Rewrite the material below with every instance of "common name" changed to "vernacular name" and everything else left as it is. Omit the pictures from your version.
=== Data extract ===
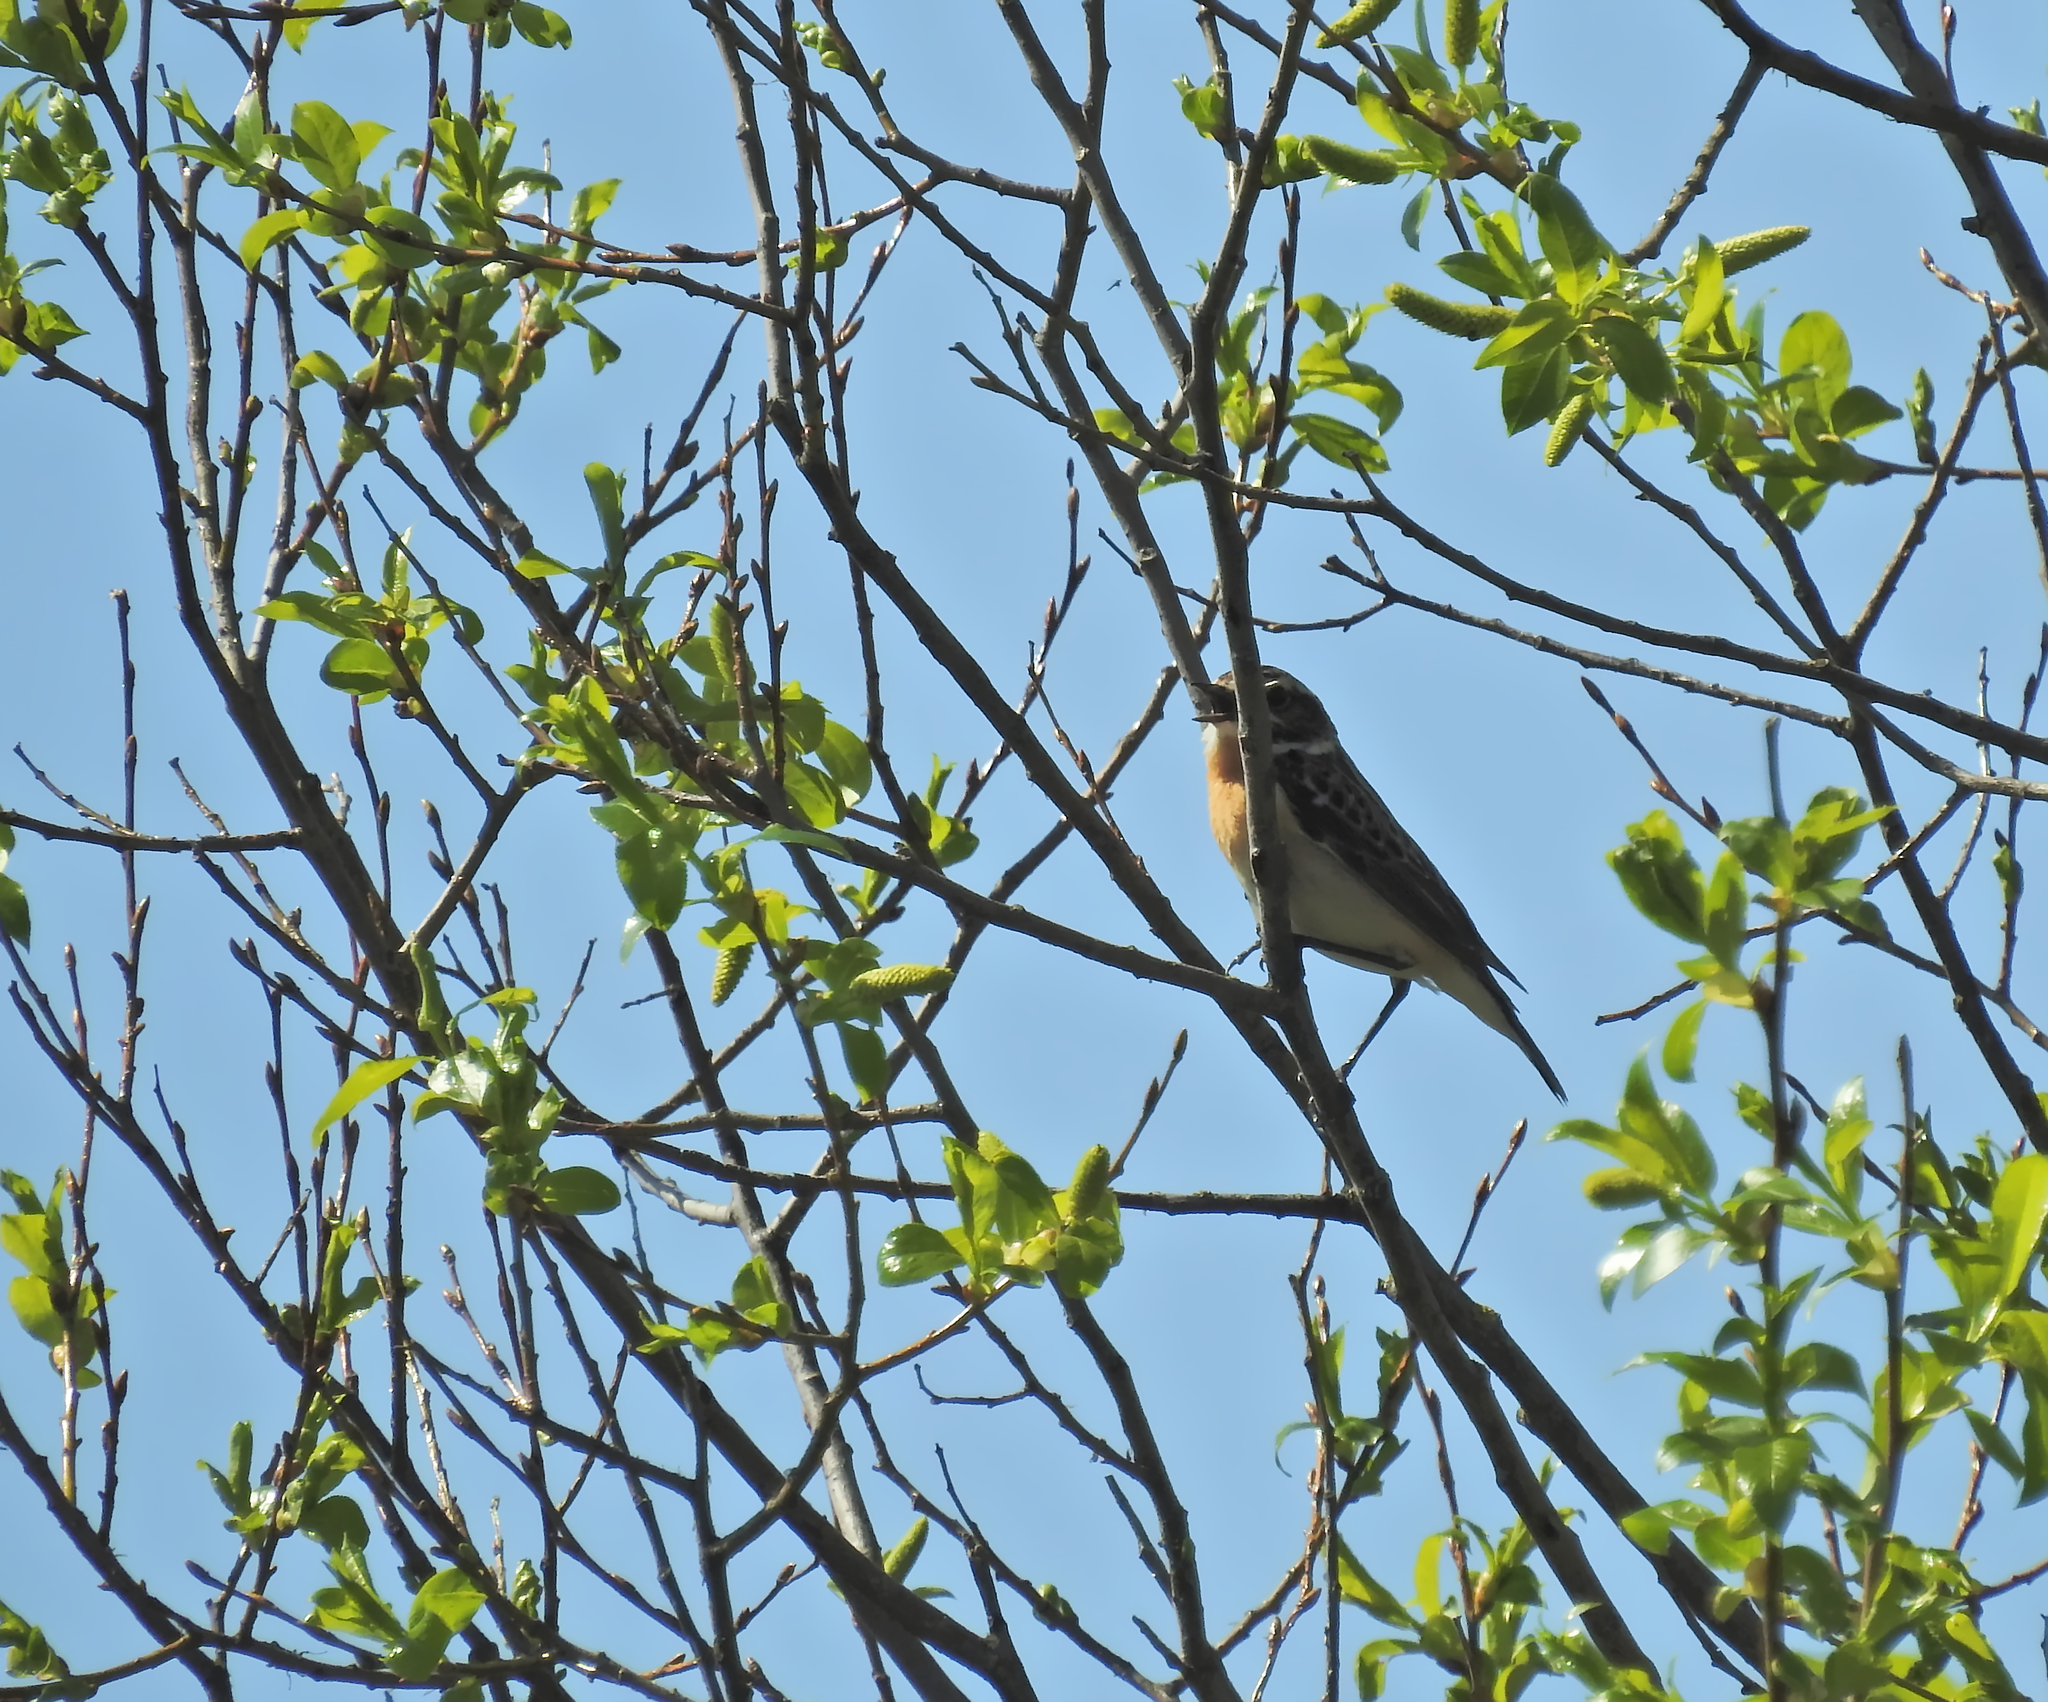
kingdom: Animalia
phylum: Chordata
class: Aves
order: Passeriformes
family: Muscicapidae
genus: Saxicola
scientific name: Saxicola rubetra
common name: Whinchat
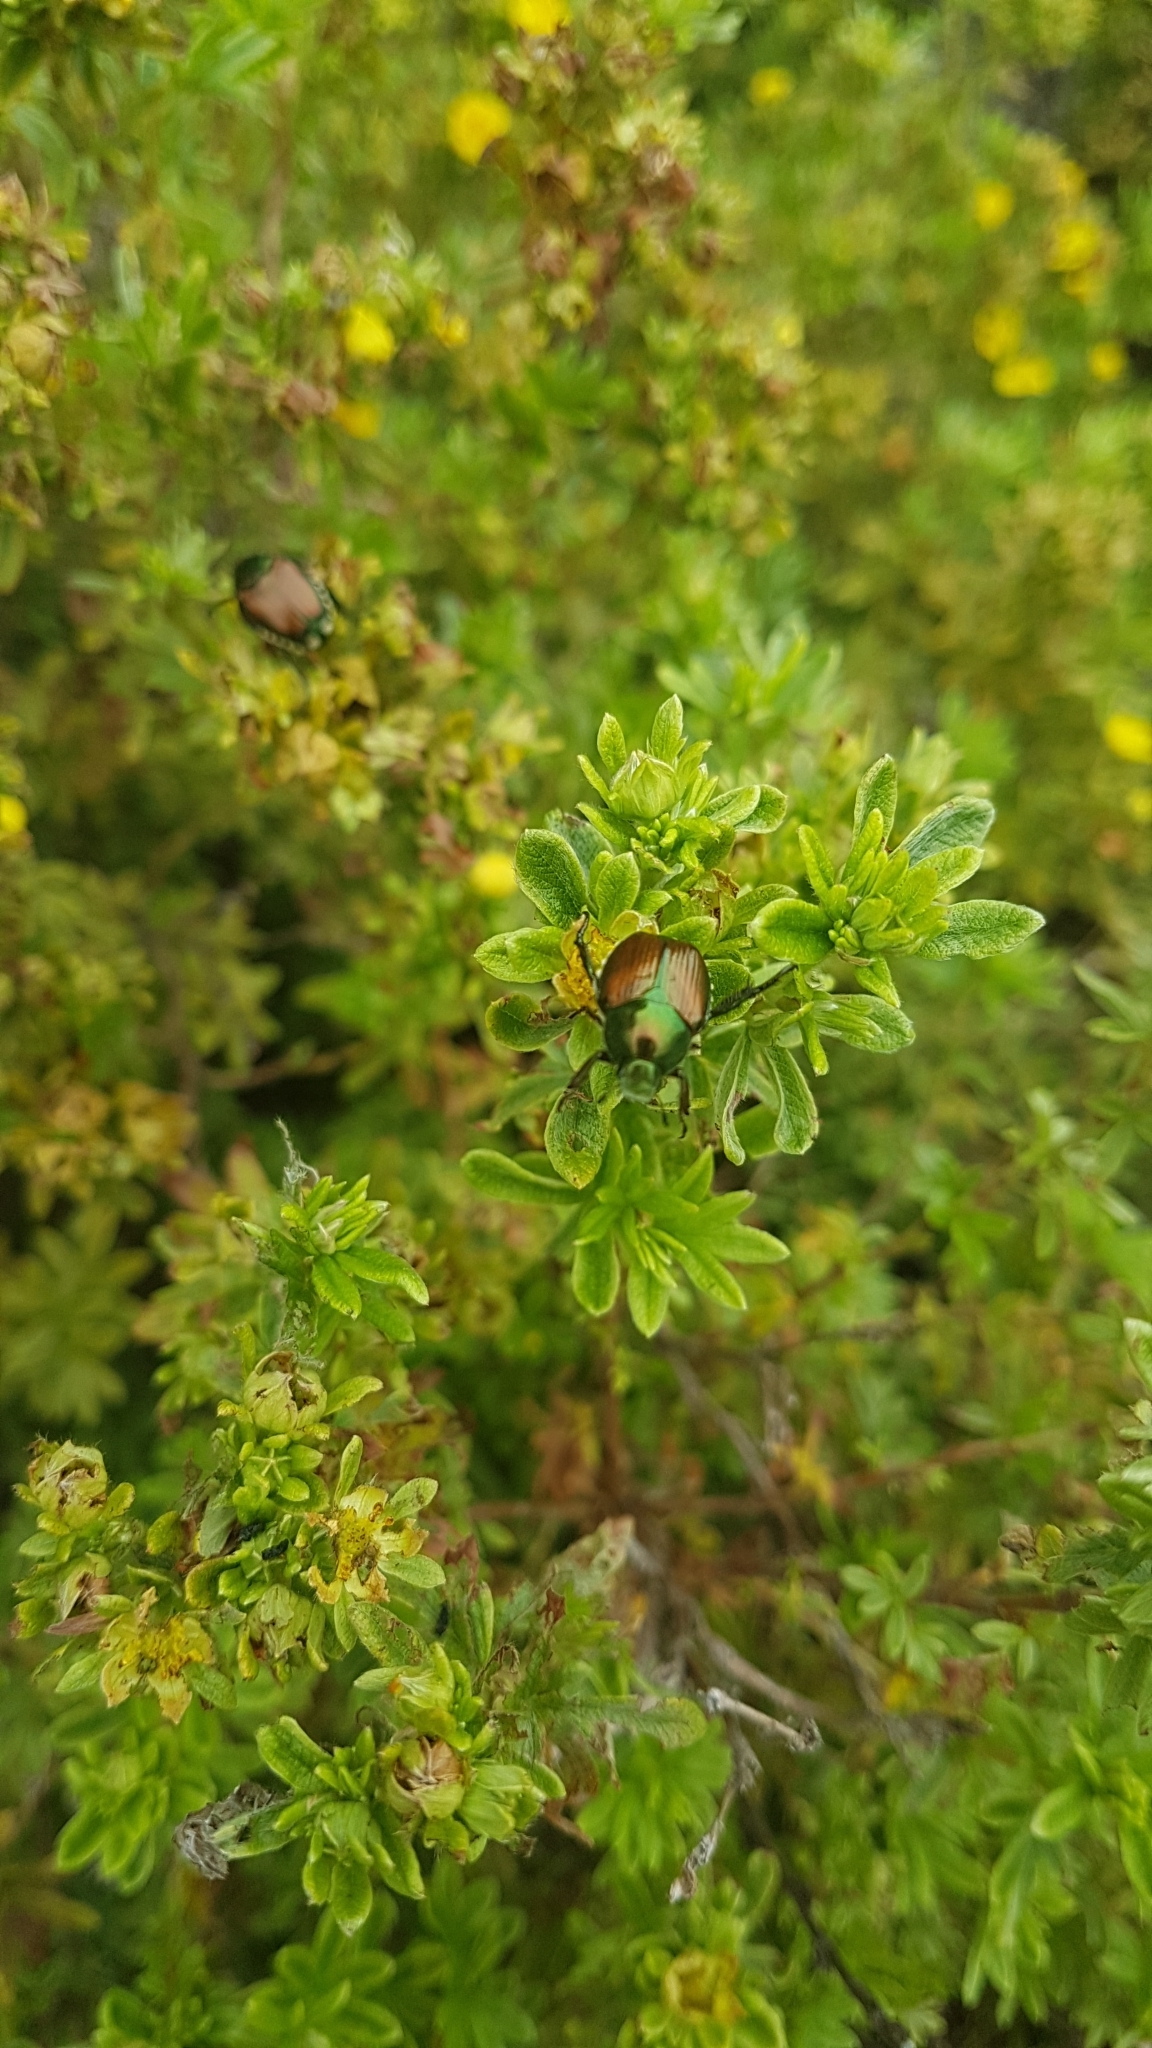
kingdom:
===
- [Result of the exercise]:
kingdom: Animalia
phylum: Chordata
class: Aves
order: Passeriformes
family: Muscicapidae
genus: Saxicola
scientific name: Saxicola rubetra
vernacular name: Whinchat
kingdom:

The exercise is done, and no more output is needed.